Hello. I found a guy in my town selling these speakers. I am wondering if they are Excellent, Average or good speakers?

How much would I pay for them? He says it has a sub in them. They look in good condition. I am going to check them out this evening. thx.[​IMG]


----------



## nova (Apr 30, 2006)

Run away as fast as you can. These are well known "White Van" scam speakers.


----------



## lovinthehd (Mar 17, 2012)

Wow so you can get ribbon tweets on white van speakers now? Keeping up with the times it seems....


----------



## nova (Apr 30, 2006)

Yeah, I don't think that's a ribbon...


----------



## willis7469 (Jan 31, 2014)

nova said:


> Yeah, I don't think that's a ribbon...




In the fuzzy picture it looks like someone quartered a soup can and stuck it in there.


----------



## lovinthehd (Mar 17, 2012)

nova said:


> Yeah, I don't think that's a ribbon...


So it just looks like one? Not just a cheap one? :sarcastic:


----------



## Legendary70 (Jun 26, 2012)

lololol. Thx guys. I did not bother with them.


----------



## nova (Apr 30, 2006)

Look at the photo here and you can see the tweeter better.


----------



## lovinthehd (Mar 17, 2012)

nova said:


> Look at the photo here and you can see the tweeter better.

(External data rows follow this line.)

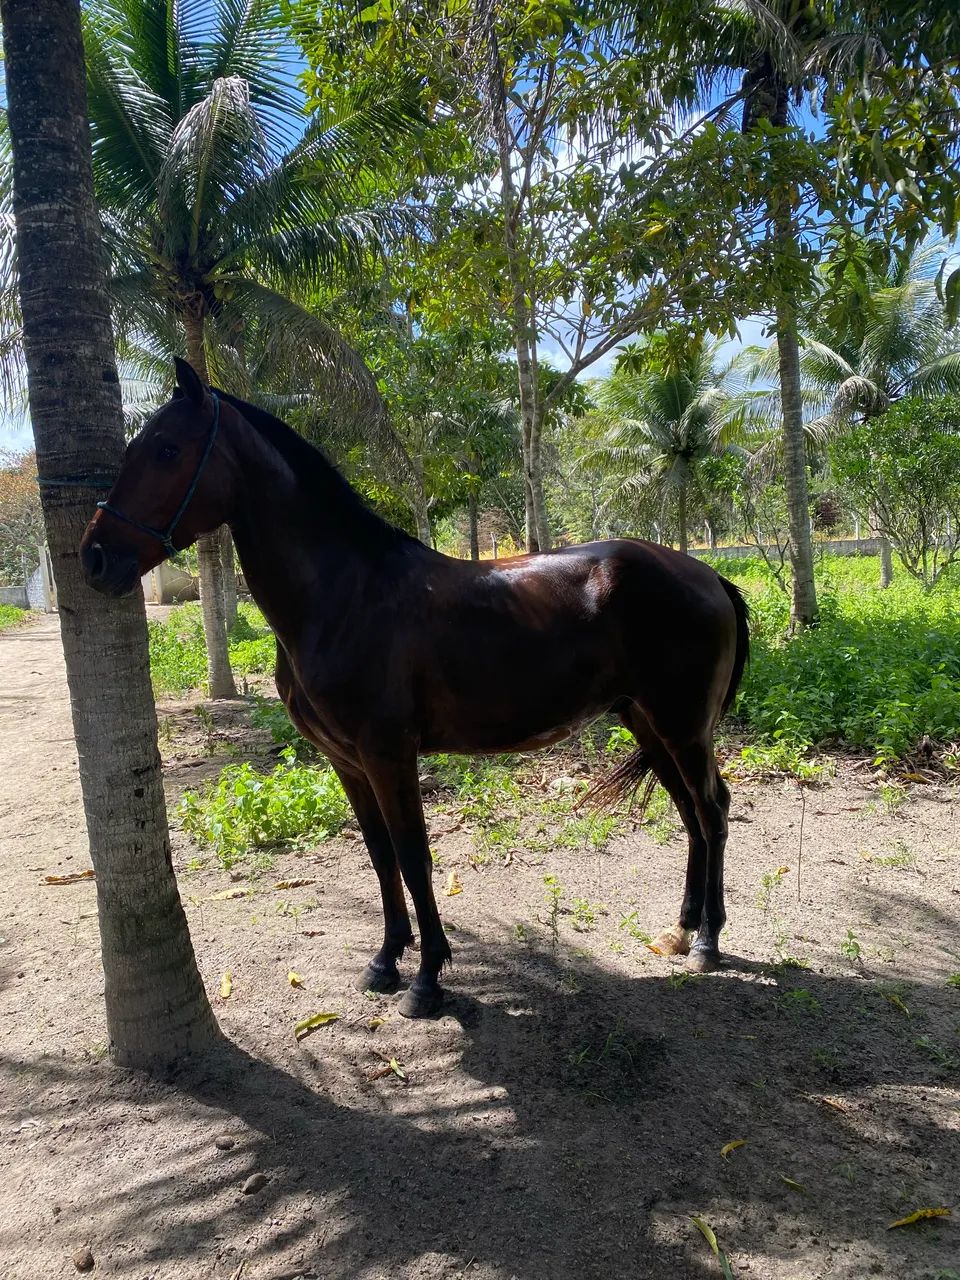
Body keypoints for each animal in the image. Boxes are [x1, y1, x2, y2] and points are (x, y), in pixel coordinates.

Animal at [81, 358, 749, 1017]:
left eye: (167, 449)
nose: (93, 559)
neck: (345, 597)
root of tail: (707, 574)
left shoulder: (388, 755)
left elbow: (413, 855)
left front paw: (427, 979)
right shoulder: (348, 762)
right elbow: (379, 855)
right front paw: (384, 961)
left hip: (684, 728)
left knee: (712, 809)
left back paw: (708, 941)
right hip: (648, 724)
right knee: (690, 813)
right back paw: (681, 929)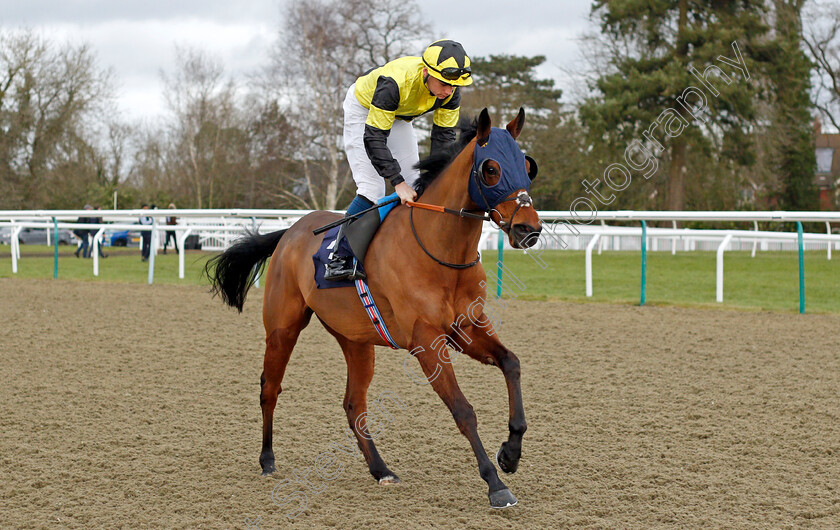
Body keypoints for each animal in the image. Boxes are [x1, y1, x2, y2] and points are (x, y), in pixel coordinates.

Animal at [207, 107, 540, 508]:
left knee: (354, 405)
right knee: (269, 388)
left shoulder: (466, 327)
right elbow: (463, 410)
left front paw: (511, 453)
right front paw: (495, 483)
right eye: (491, 169)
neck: (440, 249)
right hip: (283, 327)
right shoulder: (426, 341)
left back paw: (381, 469)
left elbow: (512, 363)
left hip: (355, 339)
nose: (528, 229)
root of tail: (290, 231)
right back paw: (268, 460)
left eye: (527, 165)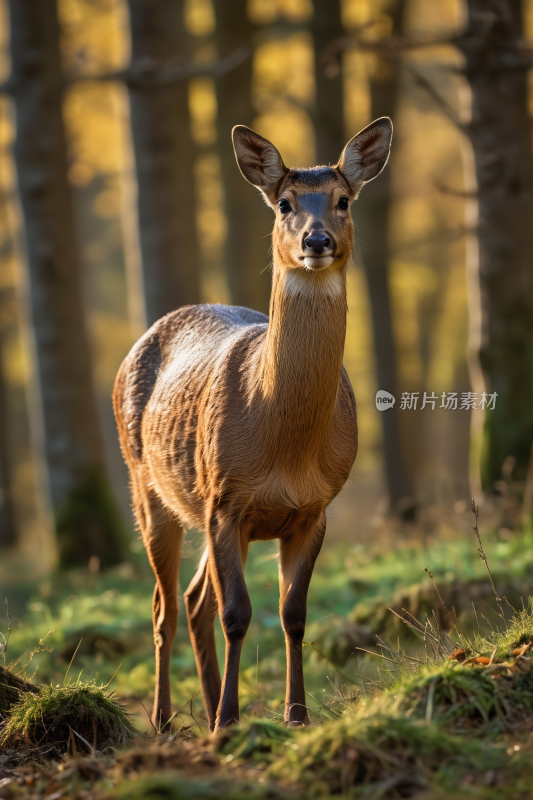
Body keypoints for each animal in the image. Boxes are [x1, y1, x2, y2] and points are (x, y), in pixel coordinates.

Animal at [112, 115, 392, 736]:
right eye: (284, 203)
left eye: (343, 200)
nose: (317, 241)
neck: (283, 447)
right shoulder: (226, 499)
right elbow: (238, 614)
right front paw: (227, 719)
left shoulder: (314, 508)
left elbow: (293, 614)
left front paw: (295, 715)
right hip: (147, 485)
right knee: (165, 606)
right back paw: (166, 719)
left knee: (194, 600)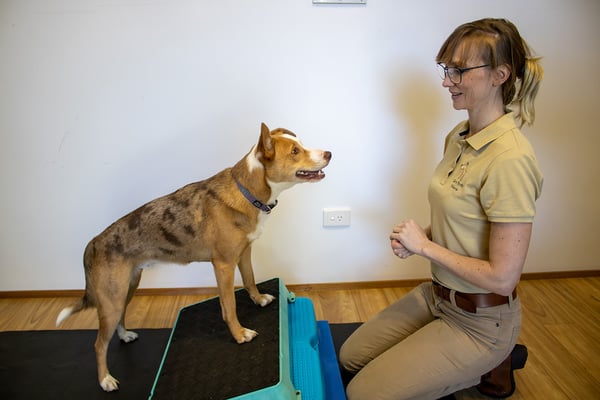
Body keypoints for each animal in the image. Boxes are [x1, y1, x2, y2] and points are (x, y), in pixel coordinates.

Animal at [56, 122, 332, 390]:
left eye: (301, 144)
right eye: (295, 151)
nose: (329, 154)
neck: (247, 190)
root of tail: (94, 242)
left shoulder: (244, 253)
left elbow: (250, 280)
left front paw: (258, 299)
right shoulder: (223, 265)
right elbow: (229, 304)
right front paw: (239, 334)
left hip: (126, 288)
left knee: (119, 320)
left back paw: (124, 335)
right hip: (111, 298)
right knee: (98, 344)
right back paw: (105, 379)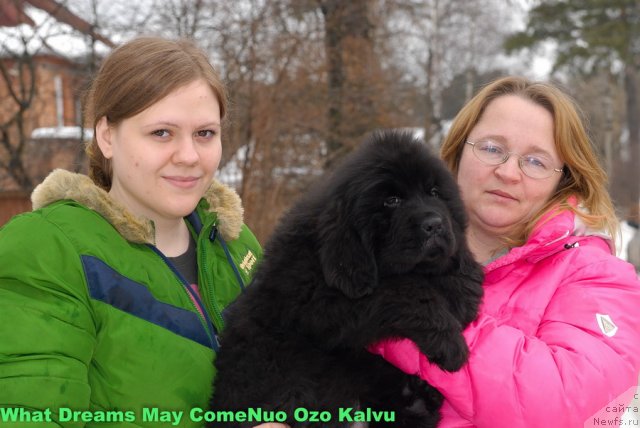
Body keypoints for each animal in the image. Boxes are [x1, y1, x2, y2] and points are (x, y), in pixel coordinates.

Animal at [212, 131, 482, 428]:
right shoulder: (323, 300)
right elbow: (405, 288)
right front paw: (450, 342)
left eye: (434, 192)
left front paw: (463, 290)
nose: (434, 224)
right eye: (392, 200)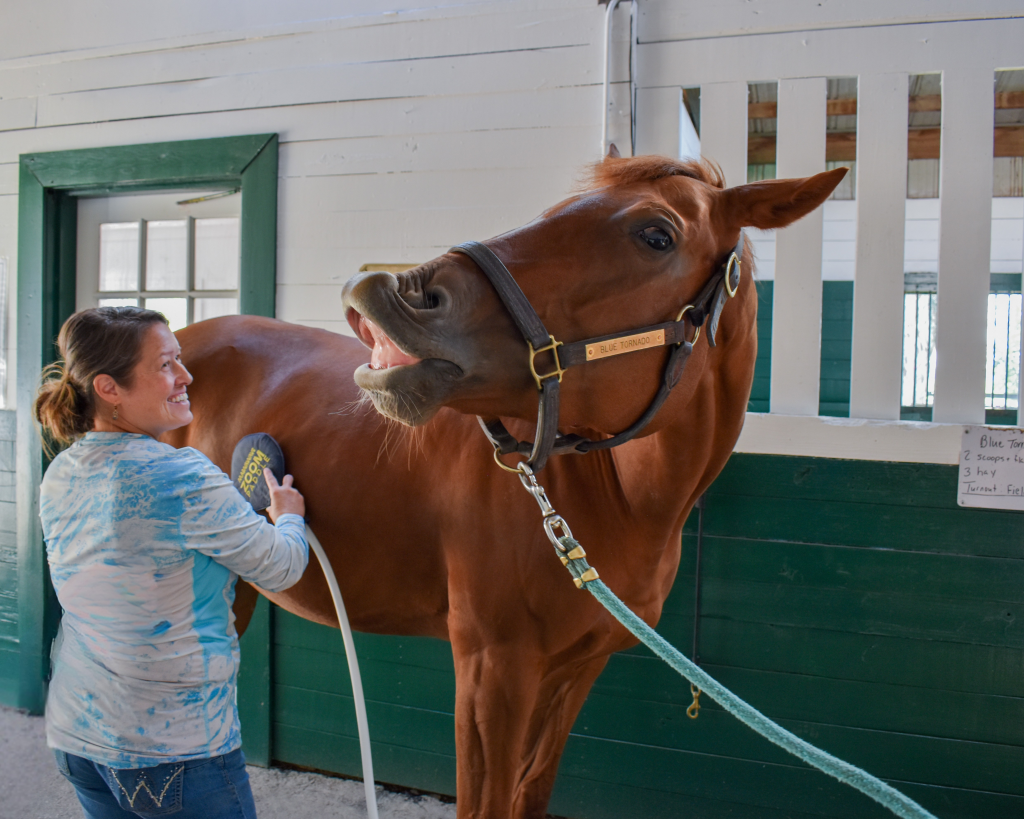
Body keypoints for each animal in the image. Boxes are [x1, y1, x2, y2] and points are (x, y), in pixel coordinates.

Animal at [167, 153, 845, 819]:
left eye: (657, 235)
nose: (389, 293)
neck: (615, 504)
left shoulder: (578, 668)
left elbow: (532, 790)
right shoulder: (494, 669)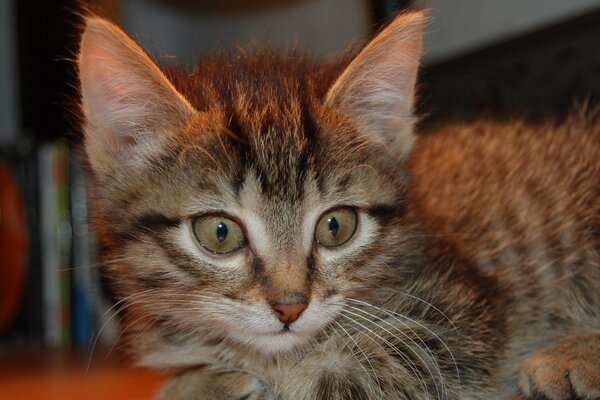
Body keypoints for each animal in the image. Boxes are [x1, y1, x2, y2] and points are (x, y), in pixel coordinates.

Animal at [78, 10, 600, 398]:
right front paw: (199, 381)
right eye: (220, 233)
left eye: (336, 227)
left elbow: (330, 381)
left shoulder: (455, 326)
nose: (290, 308)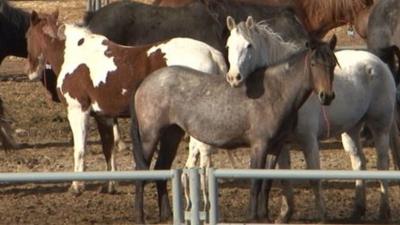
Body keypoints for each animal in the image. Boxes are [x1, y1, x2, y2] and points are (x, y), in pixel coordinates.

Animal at [131, 37, 338, 223]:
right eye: (313, 64)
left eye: (333, 63)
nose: (326, 96)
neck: (276, 92)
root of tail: (144, 84)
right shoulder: (259, 146)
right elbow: (255, 182)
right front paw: (253, 217)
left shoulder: (275, 147)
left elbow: (267, 182)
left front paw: (265, 216)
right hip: (150, 137)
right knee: (142, 173)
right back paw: (140, 217)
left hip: (171, 135)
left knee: (160, 169)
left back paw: (167, 216)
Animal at [227, 16, 398, 223]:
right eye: (228, 45)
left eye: (249, 45)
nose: (233, 77)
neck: (287, 88)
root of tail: (379, 64)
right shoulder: (281, 144)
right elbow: (284, 176)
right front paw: (284, 214)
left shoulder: (308, 141)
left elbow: (314, 177)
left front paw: (322, 216)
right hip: (351, 130)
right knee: (359, 163)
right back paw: (358, 210)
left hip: (380, 126)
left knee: (382, 164)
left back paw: (383, 211)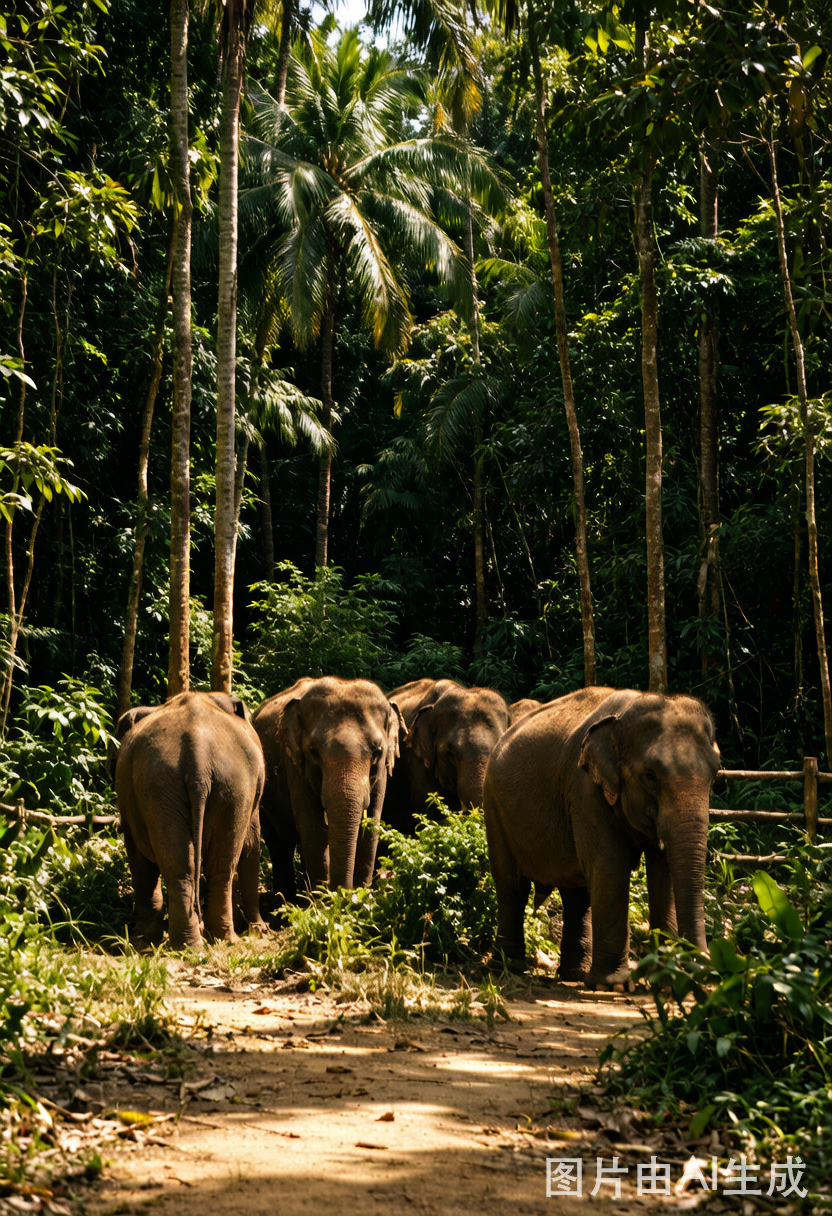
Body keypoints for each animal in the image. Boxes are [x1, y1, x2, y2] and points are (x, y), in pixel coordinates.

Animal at [114, 691, 266, 950]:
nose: (259, 928)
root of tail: (198, 754)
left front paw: (142, 937)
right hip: (211, 784)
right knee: (207, 865)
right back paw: (207, 941)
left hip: (178, 784)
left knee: (197, 865)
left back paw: (201, 942)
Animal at [253, 677, 405, 904]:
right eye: (313, 751)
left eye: (377, 751)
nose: (343, 893)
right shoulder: (294, 767)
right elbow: (313, 829)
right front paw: (325, 904)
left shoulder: (382, 774)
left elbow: (371, 829)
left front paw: (359, 901)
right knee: (280, 845)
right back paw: (286, 901)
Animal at [483, 686, 720, 987]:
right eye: (650, 776)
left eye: (715, 774)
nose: (704, 967)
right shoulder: (585, 788)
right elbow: (610, 865)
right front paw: (615, 985)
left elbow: (662, 872)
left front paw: (664, 979)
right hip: (494, 806)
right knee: (512, 886)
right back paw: (508, 967)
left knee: (576, 894)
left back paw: (575, 975)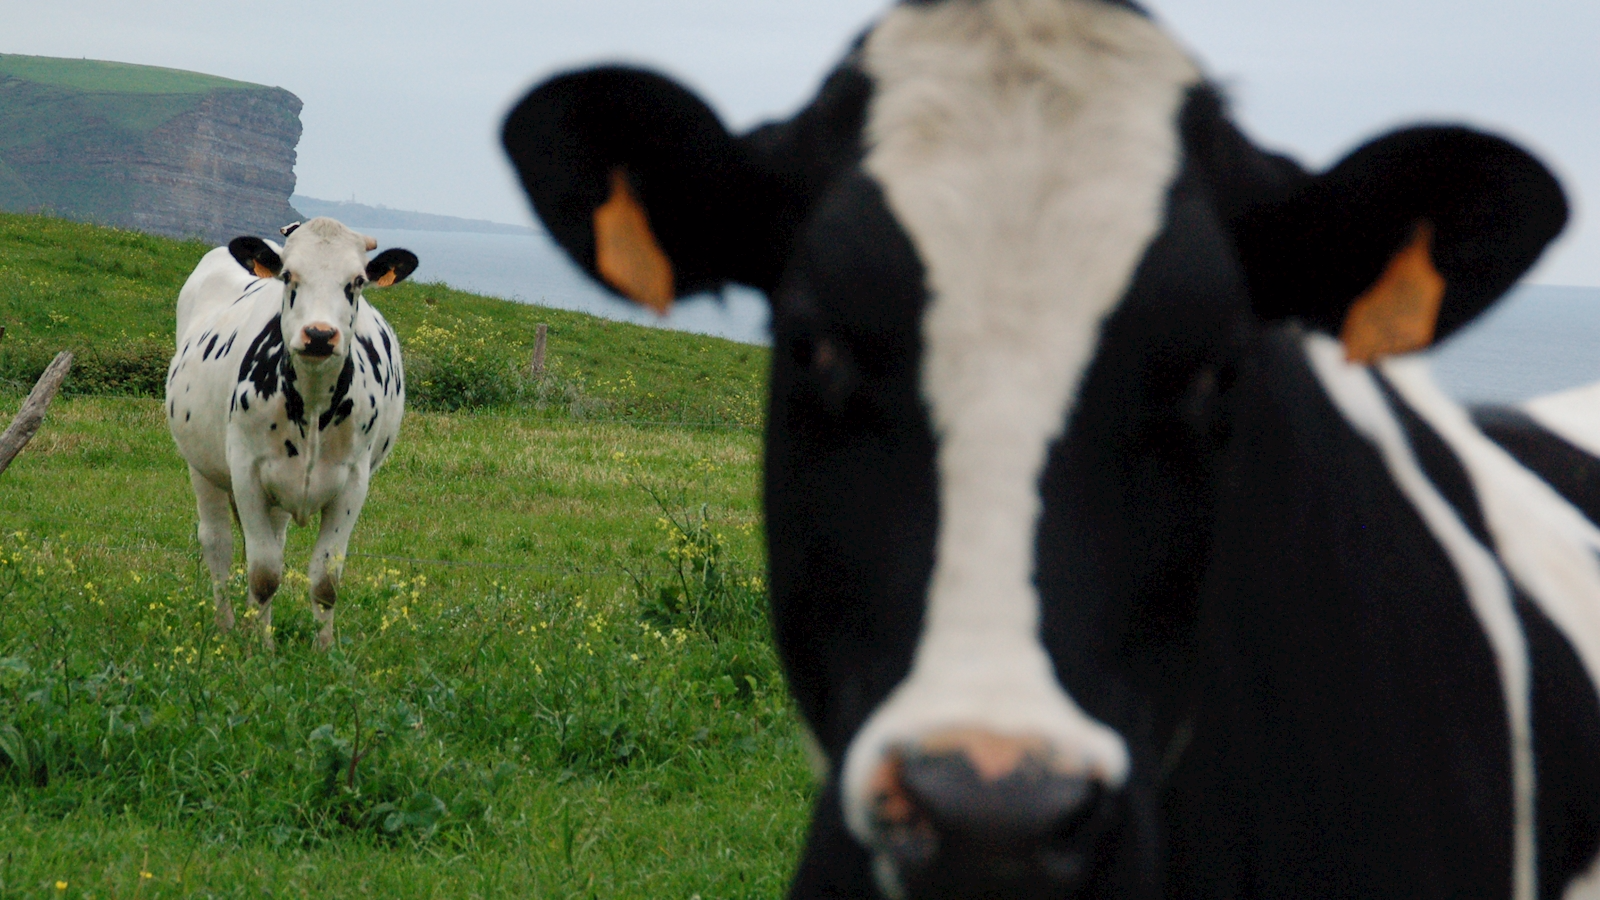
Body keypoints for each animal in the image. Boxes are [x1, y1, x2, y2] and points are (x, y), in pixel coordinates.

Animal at [166, 217, 417, 651]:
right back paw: (227, 626)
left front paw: (323, 651)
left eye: (357, 282)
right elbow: (264, 573)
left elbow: (325, 580)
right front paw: (259, 649)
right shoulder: (246, 472)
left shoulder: (354, 481)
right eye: (287, 276)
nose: (319, 334)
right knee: (218, 543)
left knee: (273, 540)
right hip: (202, 466)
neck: (313, 404)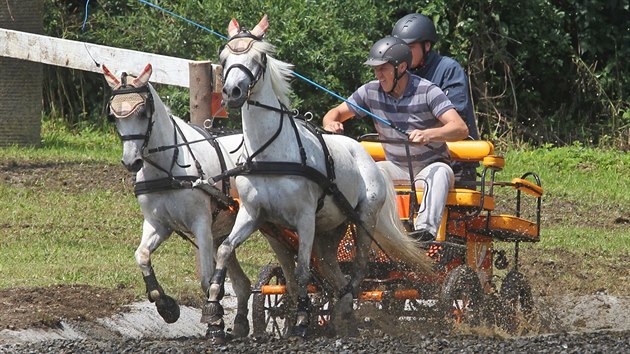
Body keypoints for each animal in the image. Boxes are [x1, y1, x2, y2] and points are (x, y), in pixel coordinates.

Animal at [103, 65, 252, 338]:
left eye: (143, 112)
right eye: (113, 116)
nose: (131, 161)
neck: (169, 168)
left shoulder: (201, 224)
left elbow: (206, 278)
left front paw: (214, 322)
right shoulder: (158, 224)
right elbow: (141, 256)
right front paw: (166, 306)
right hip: (224, 232)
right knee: (240, 279)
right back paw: (240, 323)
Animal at [205, 15, 436, 340]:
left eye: (259, 58)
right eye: (224, 57)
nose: (232, 93)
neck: (271, 152)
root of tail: (369, 159)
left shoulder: (304, 219)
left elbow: (302, 271)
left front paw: (302, 320)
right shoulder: (256, 216)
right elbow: (228, 251)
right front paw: (215, 312)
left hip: (363, 220)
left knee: (358, 271)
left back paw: (343, 313)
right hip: (330, 231)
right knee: (335, 274)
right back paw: (342, 316)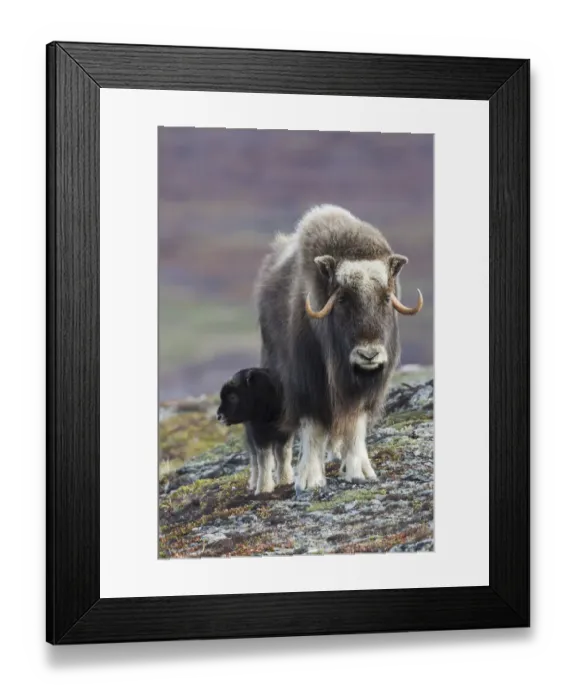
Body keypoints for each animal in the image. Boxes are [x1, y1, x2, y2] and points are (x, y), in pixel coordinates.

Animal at [256, 205, 423, 491]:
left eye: (385, 298)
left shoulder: (361, 392)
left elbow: (355, 426)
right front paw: (309, 480)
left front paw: (359, 472)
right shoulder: (308, 384)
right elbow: (313, 429)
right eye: (343, 298)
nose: (369, 355)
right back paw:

LOL! That's sneaky! Thanks....


----------



## willis7469 (Jan 31, 2014)

madeinchina.com? Wow, I can actually hear those in their graves who built this country rolling over. They get to pollute the earth to death by making this junk, and hen again when it hits the landfill. Awesome...


Sent from my iPhone using Tapatalk


----------



## vtraudt (2 mo ago)

Amazing: you get 14 !!! speakers and firewood all for typically $100 (list price on Marketplace). Probably can know down the price a bit more. Wonder what junkyard pays for 14 magnets???


----------